* **Task item**: In the passage on New York City's paid sick days bill, condense the paragraph that begins "Despite his support for the compromise bill" into one shorter sentence that keeps its main facts.

* **Supplied text**:
::::::::

Working Families Party Co-founder Bill Lipton also dismissed the argument that paid sick days hurts business owners. 

“We’ve never seen any economic study with any validity that shows that,’ Lipton said. “In fact, where this has been done, in Connecticut and San Francisco, there’s significant evidence that it reduces employee turnover and has other positive effects.”

Despite his support for the compromise bill which will reportedly extend paid sick days to as many as one million New York City Workers, Lipton stressed that his group is not going to stop pushing “until everyone has this basic measure of economic security.” 

“Today, was a huge step forward, but it’s not the end,” Lipton said.  “I think the proof will be in the pudding when months from now the mandated IBO [Independent Budget Office]  study comes out. If it shows what I hope it will, and expect it will – that there is no economic impact – we hope that the council members will reduce the number [of employees needed to trigger compliance] and deal with the [exclusion] of manufacturing.”

The majority of New York City workers currently toiling without the protection of paid sick days still might not benefit from the new deal with Speaker Quinn until two years from now – if at all.

::::::::

* **Information given**:
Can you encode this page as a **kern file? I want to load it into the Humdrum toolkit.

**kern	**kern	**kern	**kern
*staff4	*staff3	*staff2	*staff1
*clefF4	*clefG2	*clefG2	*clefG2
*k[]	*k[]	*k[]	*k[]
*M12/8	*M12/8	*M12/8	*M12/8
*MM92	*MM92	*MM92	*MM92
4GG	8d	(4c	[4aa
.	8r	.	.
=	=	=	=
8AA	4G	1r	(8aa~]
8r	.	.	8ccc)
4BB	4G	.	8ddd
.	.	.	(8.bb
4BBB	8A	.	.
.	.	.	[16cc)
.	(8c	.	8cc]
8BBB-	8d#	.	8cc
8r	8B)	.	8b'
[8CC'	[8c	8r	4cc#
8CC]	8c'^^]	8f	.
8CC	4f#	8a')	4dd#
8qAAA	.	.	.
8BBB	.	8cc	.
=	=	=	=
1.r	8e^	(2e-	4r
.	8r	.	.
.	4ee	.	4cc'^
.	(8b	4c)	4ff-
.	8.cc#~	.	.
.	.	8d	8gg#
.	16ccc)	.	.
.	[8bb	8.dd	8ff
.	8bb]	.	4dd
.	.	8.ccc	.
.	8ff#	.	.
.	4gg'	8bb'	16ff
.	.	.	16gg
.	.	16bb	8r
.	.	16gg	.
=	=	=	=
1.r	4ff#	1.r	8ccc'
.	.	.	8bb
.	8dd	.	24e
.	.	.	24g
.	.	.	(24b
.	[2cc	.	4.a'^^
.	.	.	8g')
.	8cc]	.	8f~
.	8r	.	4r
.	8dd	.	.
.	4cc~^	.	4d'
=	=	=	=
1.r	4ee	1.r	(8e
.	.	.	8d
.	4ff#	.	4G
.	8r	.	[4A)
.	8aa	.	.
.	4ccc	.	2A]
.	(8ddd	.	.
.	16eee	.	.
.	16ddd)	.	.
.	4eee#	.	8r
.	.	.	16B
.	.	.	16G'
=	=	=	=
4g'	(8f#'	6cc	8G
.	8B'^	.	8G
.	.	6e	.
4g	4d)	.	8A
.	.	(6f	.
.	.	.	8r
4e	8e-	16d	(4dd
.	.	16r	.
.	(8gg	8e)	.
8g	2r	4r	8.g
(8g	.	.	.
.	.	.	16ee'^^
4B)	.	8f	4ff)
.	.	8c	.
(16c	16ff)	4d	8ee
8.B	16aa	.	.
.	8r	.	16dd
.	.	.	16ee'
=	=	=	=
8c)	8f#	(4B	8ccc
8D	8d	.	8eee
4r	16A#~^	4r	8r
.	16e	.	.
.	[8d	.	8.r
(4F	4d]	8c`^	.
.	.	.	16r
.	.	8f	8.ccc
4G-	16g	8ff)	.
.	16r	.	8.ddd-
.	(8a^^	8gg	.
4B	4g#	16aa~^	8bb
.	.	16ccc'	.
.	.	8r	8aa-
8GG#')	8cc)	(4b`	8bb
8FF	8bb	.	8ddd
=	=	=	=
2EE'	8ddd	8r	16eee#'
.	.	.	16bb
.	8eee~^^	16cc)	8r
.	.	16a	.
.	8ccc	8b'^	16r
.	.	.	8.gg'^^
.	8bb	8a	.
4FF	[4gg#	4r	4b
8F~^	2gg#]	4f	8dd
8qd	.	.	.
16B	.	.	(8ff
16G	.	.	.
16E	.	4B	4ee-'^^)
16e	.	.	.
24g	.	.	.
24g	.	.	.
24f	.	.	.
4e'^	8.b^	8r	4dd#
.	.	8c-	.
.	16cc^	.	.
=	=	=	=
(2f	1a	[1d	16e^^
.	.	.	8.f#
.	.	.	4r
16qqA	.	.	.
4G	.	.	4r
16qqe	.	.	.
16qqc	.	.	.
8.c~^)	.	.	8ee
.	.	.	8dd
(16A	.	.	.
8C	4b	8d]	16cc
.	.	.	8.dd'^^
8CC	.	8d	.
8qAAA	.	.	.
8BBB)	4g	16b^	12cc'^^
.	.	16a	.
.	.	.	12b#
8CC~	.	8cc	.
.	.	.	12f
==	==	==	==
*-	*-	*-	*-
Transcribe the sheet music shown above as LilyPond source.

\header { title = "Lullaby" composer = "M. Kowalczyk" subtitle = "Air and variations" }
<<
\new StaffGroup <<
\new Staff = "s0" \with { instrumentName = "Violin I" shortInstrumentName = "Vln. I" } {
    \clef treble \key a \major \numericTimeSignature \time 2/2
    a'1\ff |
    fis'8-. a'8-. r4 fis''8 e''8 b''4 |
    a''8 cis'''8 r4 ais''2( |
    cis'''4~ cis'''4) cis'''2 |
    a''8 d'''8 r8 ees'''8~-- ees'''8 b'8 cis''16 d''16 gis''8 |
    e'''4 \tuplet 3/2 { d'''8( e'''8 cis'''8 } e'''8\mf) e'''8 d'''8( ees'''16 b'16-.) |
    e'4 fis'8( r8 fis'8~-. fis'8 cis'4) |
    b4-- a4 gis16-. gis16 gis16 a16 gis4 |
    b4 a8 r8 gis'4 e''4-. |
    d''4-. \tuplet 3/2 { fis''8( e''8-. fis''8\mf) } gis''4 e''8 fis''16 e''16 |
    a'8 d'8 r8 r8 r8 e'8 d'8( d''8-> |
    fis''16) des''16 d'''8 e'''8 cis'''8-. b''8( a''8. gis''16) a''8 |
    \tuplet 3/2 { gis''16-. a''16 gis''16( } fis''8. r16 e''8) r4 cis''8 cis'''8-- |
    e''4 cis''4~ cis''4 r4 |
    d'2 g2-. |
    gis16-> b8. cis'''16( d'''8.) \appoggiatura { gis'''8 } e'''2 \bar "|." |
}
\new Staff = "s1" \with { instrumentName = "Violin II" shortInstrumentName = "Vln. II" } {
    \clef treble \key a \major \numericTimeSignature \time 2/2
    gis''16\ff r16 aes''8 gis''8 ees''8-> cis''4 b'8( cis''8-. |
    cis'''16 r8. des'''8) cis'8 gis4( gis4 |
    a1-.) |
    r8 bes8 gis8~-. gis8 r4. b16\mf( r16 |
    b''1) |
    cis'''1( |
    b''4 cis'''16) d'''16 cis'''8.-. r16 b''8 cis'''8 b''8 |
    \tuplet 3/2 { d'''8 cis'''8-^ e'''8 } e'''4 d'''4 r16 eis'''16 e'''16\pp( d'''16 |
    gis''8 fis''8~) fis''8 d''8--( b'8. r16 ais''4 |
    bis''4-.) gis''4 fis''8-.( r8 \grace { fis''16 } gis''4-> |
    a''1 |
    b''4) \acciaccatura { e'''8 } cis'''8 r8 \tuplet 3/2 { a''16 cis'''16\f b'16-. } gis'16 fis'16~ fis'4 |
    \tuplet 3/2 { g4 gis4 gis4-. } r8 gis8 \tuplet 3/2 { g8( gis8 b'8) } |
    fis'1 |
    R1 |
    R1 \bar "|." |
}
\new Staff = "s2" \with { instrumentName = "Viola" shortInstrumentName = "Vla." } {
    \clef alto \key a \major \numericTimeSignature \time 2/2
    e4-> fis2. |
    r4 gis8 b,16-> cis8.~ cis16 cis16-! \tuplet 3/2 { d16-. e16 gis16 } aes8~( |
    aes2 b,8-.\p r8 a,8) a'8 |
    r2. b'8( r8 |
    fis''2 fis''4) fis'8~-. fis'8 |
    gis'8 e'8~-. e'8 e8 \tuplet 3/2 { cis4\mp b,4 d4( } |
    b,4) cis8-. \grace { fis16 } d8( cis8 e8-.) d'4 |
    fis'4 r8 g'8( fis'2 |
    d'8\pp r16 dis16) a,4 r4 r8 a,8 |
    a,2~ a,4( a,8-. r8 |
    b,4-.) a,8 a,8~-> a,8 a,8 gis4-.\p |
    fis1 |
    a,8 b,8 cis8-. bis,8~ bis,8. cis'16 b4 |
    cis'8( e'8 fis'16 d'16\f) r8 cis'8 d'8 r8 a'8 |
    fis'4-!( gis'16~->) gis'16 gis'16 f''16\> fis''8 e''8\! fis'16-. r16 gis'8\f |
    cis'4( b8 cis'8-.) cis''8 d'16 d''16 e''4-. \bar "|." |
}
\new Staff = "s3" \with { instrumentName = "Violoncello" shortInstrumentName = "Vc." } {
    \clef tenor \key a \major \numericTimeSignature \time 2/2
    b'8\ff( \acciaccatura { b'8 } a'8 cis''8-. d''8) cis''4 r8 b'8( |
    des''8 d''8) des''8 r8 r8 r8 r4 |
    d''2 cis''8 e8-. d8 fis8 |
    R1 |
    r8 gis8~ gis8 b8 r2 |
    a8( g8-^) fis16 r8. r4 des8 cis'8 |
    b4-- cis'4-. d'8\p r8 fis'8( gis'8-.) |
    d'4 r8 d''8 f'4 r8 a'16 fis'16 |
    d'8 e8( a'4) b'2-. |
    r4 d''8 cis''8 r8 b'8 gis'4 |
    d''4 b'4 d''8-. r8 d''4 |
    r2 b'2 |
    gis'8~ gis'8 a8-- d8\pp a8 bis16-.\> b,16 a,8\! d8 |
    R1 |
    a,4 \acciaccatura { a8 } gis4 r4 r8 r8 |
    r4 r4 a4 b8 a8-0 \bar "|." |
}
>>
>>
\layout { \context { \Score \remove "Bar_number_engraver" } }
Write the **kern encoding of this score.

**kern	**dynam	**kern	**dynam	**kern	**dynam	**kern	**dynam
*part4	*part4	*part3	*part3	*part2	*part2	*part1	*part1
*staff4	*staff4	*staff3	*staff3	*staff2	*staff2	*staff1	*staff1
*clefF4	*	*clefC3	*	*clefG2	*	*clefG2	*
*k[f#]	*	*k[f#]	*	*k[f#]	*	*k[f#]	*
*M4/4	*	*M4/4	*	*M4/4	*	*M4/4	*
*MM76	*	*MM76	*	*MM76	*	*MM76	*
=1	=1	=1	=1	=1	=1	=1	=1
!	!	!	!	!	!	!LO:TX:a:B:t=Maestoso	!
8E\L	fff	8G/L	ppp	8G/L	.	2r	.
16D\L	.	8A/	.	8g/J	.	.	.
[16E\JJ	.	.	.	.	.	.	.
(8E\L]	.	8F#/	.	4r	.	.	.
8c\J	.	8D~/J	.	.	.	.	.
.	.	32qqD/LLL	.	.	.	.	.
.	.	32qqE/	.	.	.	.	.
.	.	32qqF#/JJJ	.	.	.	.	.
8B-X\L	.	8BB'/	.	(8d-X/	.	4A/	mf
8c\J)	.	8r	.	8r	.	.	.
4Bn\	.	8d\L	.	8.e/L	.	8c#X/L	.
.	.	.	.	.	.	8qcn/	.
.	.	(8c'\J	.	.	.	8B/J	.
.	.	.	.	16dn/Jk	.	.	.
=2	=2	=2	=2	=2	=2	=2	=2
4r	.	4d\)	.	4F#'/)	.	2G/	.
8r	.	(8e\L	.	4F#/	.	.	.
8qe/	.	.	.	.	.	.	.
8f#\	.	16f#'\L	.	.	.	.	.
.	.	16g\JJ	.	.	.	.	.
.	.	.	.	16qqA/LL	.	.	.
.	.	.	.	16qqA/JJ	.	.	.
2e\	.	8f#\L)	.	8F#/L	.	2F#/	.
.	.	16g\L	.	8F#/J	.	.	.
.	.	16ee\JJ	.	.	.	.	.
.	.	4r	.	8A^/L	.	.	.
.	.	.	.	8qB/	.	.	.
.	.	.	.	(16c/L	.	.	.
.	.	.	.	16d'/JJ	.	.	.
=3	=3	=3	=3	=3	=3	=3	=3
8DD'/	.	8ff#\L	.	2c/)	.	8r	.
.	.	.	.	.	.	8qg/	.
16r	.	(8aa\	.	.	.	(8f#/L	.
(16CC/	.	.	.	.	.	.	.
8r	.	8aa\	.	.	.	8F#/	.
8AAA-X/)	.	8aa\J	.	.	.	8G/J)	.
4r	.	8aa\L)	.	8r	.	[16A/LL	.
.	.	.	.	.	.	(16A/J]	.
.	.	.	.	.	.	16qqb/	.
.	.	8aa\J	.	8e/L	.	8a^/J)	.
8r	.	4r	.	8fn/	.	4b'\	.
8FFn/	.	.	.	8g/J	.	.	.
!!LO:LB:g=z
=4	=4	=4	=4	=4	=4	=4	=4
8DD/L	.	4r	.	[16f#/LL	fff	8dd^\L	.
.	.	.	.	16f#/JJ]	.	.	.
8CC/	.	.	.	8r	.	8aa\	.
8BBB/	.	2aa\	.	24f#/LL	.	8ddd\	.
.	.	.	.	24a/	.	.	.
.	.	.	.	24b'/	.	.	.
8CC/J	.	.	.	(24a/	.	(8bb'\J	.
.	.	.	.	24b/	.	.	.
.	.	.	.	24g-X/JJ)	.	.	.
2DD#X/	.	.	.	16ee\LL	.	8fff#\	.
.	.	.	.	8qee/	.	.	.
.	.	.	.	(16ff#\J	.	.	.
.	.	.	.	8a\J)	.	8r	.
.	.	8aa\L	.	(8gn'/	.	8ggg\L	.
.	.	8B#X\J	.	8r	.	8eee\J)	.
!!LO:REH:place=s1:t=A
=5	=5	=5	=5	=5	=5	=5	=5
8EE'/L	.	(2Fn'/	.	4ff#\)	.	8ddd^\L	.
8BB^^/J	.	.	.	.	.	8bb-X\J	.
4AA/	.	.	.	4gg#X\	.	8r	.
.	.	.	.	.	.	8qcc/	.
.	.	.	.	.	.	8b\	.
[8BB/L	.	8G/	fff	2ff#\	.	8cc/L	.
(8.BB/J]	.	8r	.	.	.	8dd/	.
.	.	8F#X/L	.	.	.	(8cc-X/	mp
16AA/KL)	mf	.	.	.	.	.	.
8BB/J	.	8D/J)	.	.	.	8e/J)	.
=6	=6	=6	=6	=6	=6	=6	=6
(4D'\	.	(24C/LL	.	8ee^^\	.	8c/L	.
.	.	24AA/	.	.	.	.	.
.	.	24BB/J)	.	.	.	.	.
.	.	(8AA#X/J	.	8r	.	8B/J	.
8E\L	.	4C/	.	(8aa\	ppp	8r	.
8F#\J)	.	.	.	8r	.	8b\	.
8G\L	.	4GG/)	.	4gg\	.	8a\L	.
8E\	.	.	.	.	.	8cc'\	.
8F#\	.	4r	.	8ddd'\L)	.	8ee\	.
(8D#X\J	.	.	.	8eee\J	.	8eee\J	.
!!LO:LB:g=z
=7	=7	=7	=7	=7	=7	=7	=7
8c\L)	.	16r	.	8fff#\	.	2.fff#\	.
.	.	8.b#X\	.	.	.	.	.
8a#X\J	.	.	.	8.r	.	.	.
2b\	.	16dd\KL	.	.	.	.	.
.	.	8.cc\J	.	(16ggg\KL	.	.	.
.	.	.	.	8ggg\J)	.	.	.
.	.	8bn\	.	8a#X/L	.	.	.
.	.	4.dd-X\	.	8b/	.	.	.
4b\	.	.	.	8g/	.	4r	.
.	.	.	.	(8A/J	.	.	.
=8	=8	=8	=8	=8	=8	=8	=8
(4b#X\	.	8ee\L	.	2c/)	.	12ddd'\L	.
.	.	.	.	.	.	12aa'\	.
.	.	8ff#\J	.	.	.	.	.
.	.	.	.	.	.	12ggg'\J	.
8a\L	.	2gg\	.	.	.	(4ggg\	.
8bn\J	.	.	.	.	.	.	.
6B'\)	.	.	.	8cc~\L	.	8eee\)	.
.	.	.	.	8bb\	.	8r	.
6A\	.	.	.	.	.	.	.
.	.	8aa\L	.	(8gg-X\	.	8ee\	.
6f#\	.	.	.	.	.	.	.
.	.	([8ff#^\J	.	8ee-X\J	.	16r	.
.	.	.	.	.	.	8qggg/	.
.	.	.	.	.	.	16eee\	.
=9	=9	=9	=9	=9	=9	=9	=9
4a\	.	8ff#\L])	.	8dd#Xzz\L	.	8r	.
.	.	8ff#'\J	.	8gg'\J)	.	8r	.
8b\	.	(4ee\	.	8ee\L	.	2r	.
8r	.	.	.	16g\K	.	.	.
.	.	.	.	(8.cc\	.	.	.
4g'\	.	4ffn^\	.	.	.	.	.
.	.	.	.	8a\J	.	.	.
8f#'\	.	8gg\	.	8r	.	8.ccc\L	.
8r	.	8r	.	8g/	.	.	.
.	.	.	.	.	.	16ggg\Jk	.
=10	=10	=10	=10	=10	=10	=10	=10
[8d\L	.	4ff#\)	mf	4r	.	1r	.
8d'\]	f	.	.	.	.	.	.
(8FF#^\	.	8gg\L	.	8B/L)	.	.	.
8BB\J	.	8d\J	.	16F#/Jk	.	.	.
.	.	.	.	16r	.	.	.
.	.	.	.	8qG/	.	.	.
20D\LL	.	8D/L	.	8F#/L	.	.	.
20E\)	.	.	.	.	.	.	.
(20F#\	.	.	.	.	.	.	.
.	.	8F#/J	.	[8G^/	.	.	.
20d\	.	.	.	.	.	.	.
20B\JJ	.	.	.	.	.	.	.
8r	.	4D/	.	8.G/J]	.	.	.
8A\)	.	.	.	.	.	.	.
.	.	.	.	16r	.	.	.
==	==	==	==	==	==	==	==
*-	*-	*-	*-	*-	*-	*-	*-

::::::::

* **Solved exercise**: Lipton supports the compromise bill, which reportedly extends paid sick days to up to one million New York City workers, but says his group will keep pushing until everyone has this basic economic security.